**TRY IT**. Copy every one of the items below word for word, but leave out the pictures.

Records from a collection:
● ● ● ● ●

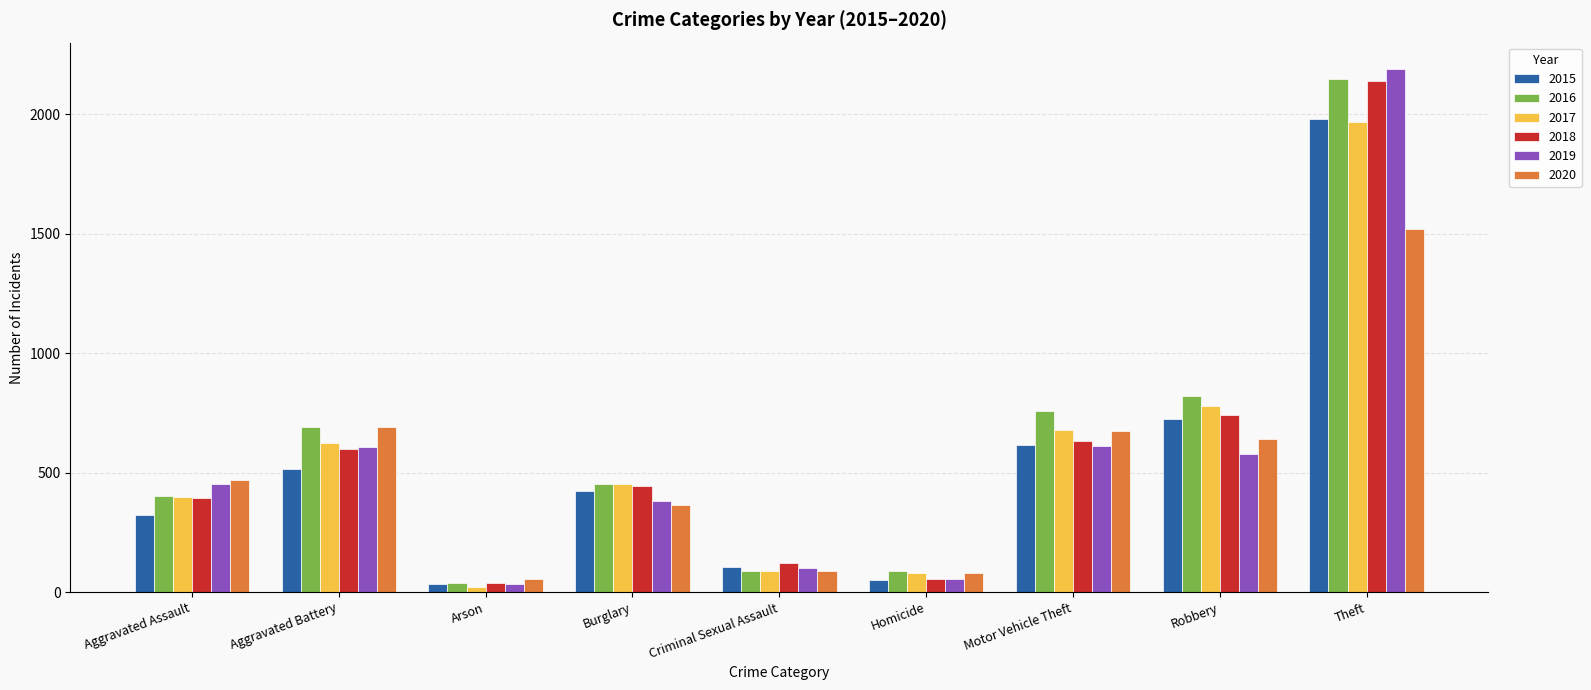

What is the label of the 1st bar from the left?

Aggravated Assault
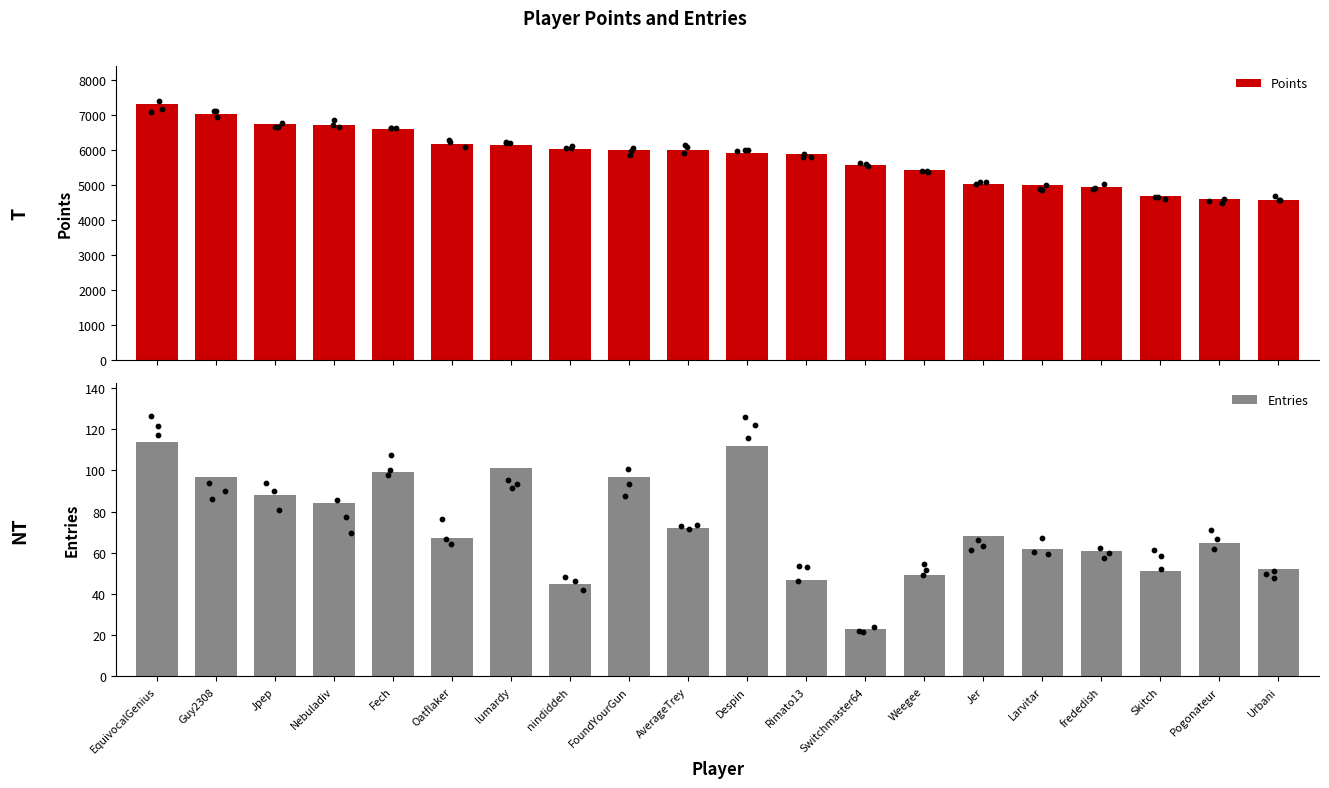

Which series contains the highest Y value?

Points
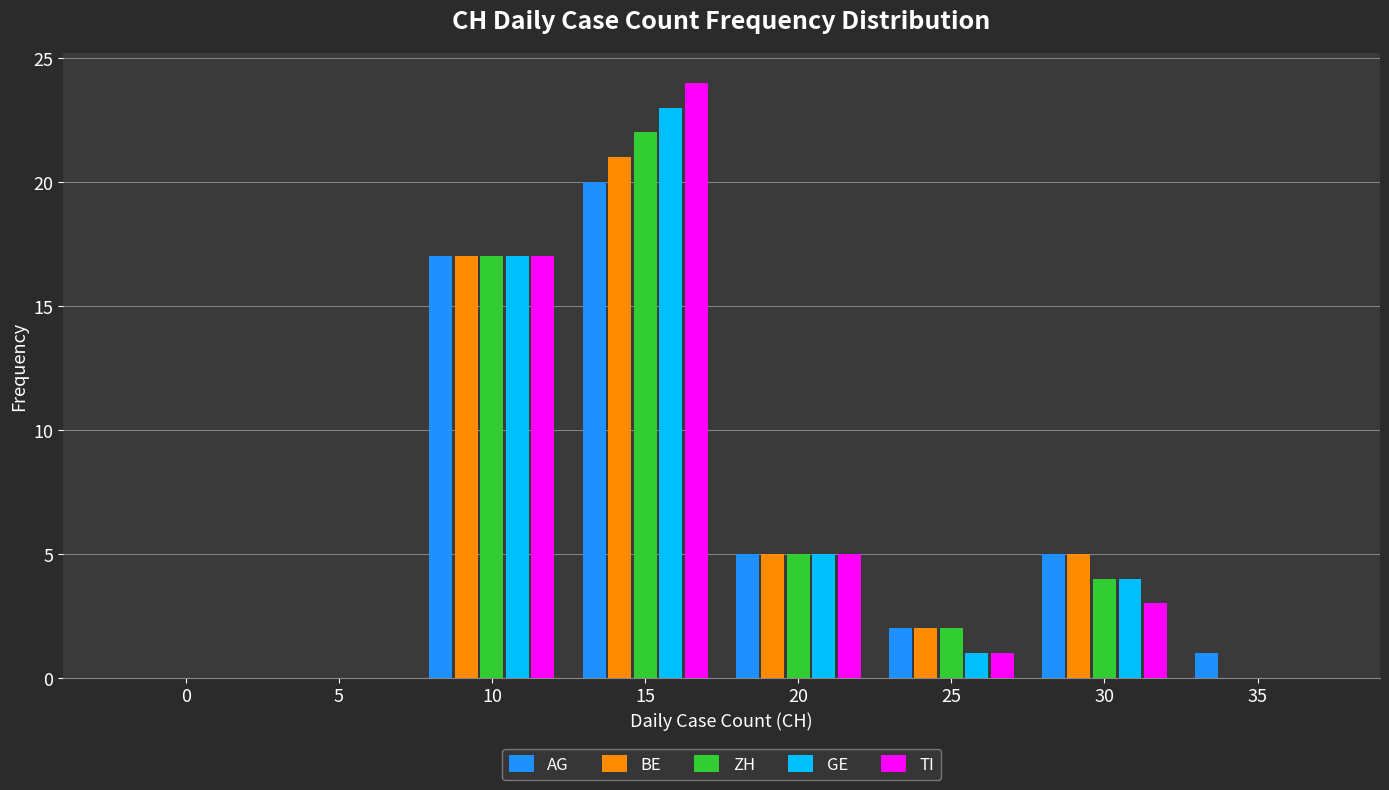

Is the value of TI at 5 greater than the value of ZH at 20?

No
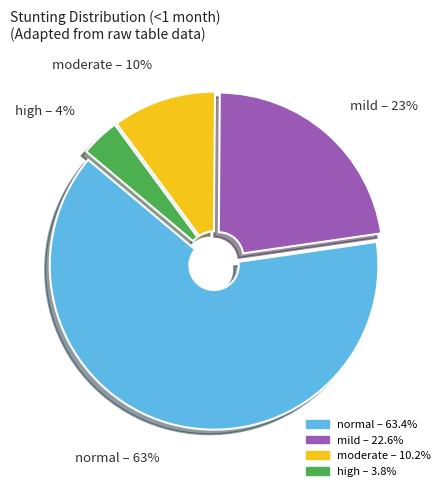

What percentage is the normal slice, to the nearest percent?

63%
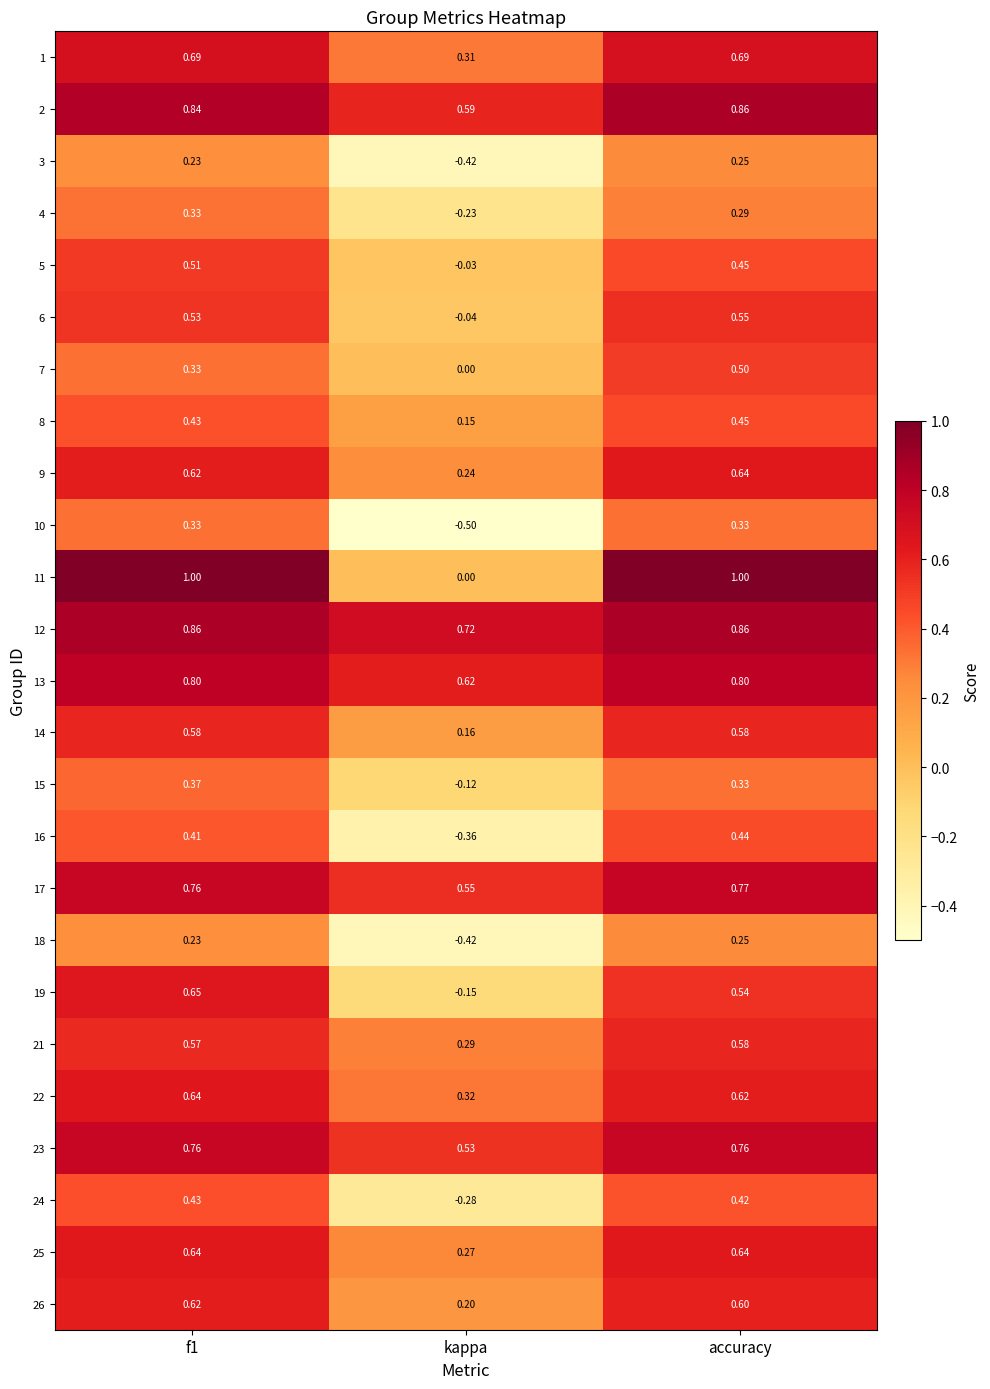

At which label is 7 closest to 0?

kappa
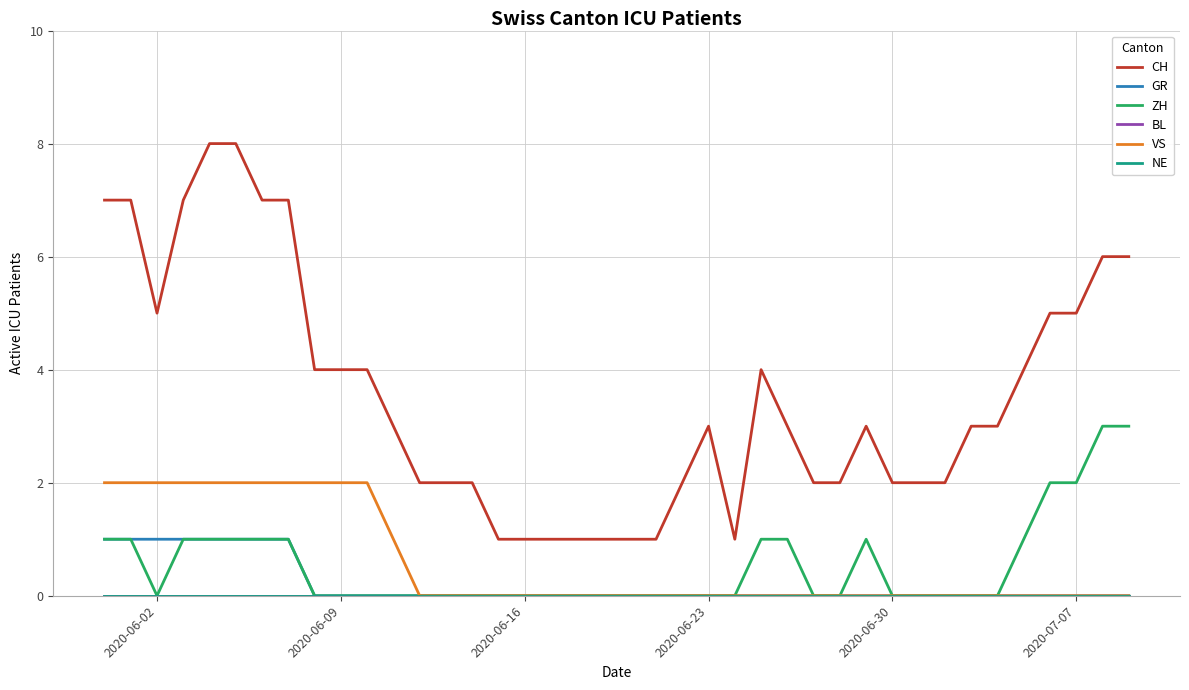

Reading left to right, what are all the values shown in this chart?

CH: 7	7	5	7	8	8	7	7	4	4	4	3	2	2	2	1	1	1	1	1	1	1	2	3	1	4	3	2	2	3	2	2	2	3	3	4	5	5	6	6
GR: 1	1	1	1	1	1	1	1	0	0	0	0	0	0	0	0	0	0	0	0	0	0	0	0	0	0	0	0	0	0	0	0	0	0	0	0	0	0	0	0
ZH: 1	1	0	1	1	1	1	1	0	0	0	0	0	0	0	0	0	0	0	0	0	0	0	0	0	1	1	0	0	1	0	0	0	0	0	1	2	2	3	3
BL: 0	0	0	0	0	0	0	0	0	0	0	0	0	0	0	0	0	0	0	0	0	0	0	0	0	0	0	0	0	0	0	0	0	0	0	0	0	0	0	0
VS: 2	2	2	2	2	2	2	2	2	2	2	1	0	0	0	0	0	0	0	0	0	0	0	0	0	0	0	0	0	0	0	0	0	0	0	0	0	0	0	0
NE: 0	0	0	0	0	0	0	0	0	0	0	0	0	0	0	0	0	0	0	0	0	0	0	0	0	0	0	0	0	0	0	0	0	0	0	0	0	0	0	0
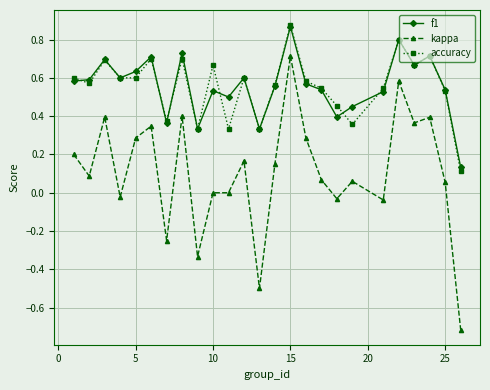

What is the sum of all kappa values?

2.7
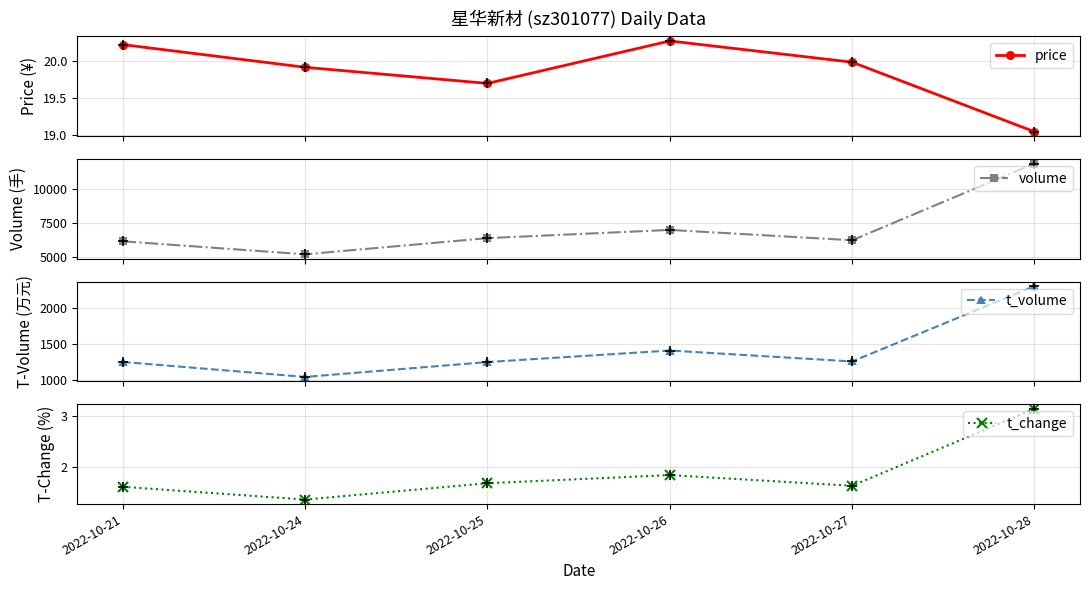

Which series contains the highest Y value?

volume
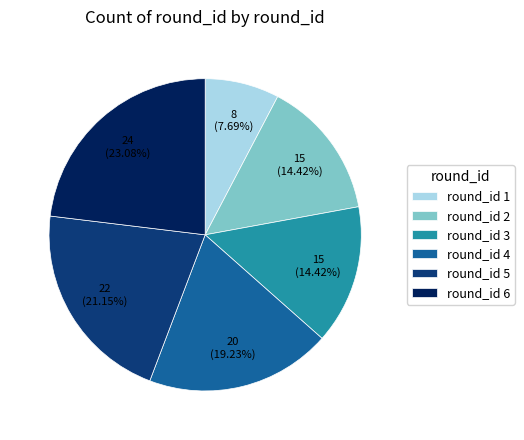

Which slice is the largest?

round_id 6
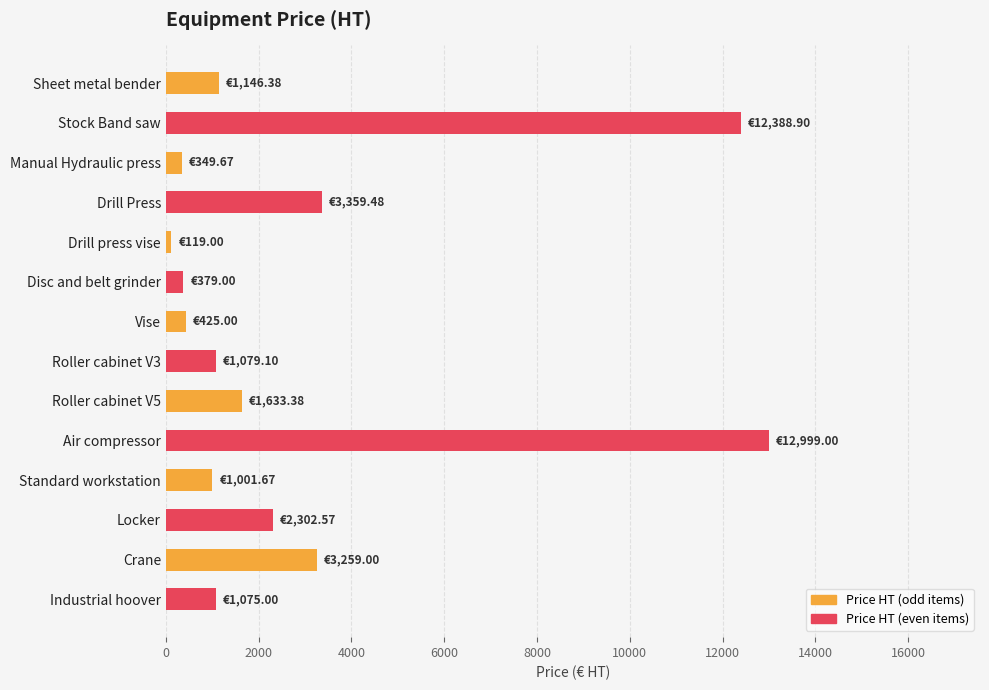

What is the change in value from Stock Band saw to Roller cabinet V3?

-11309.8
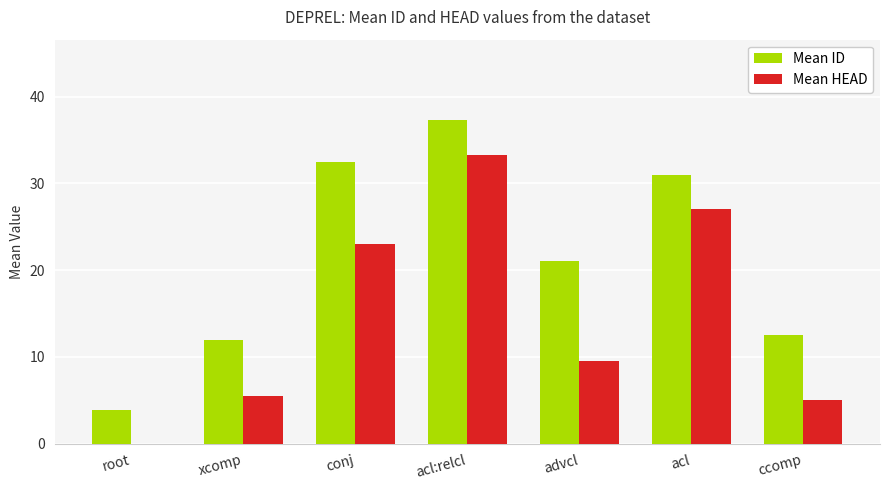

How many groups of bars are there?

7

● ● ● ● ●

**RESULT OF THIS EXERCISE**.
What is the label of the 1st bar from the left?

Aggravated Assault

Which series contains the highest Y value?

Points

Is the value of TI at 5 greater than the value of ZH at 20?

No

What percentage is the normal slice, to the nearest percent?

63%

At which label is 7 closest to 0?

kappa

Reading left to right, what are all the values shown in this chart?

CH: 7	7	5	7	8	8	7	7	4	4	4	3	2	2	2	1	1	1	1	1	1	1	2	3	1	4	3	2	2	3	2	2	2	3	3	4	5	5	6	6
GR: 1	1	1	1	1	1	1	1	0	0	0	0	0	0	0	0	0	0	0	0	0	0	0	0	0	0	0	0	0	0	0	0	0	0	0	0	0	0	0	0
ZH: 1	1	0	1	1	1	1	1	0	0	0	0	0	0	0	0	0	0	0	0	0	0	0	0	0	1	1	0	0	1	0	0	0	0	0	1	2	2	3	3
BL: 0	0	0	0	0	0	0	0	0	0	0	0	0	0	0	0	0	0	0	0	0	0	0	0	0	0	0	0	0	0	0	0	0	0	0	0	0	0	0	0
VS: 2	2	2	2	2	2	2	2	2	2	2	1	0	0	0	0	0	0	0	0	0	0	0	0	0	0	0	0	0	0	0	0	0	0	0	0	0	0	0	0
NE: 0	0	0	0	0	0	0	0	0	0	0	0	0	0	0	0	0	0	0	0	0	0	0	0	0	0	0	0	0	0	0	0	0	0	0	0	0	0	0	0

What is the sum of all kappa values?

2.7

Which series contains the highest Y value?

volume

Which slice is the largest?

round_id 6

What is the change in value from Stock Band saw to Roller cabinet V3?

-11309.8

How many groups of bars are there?

7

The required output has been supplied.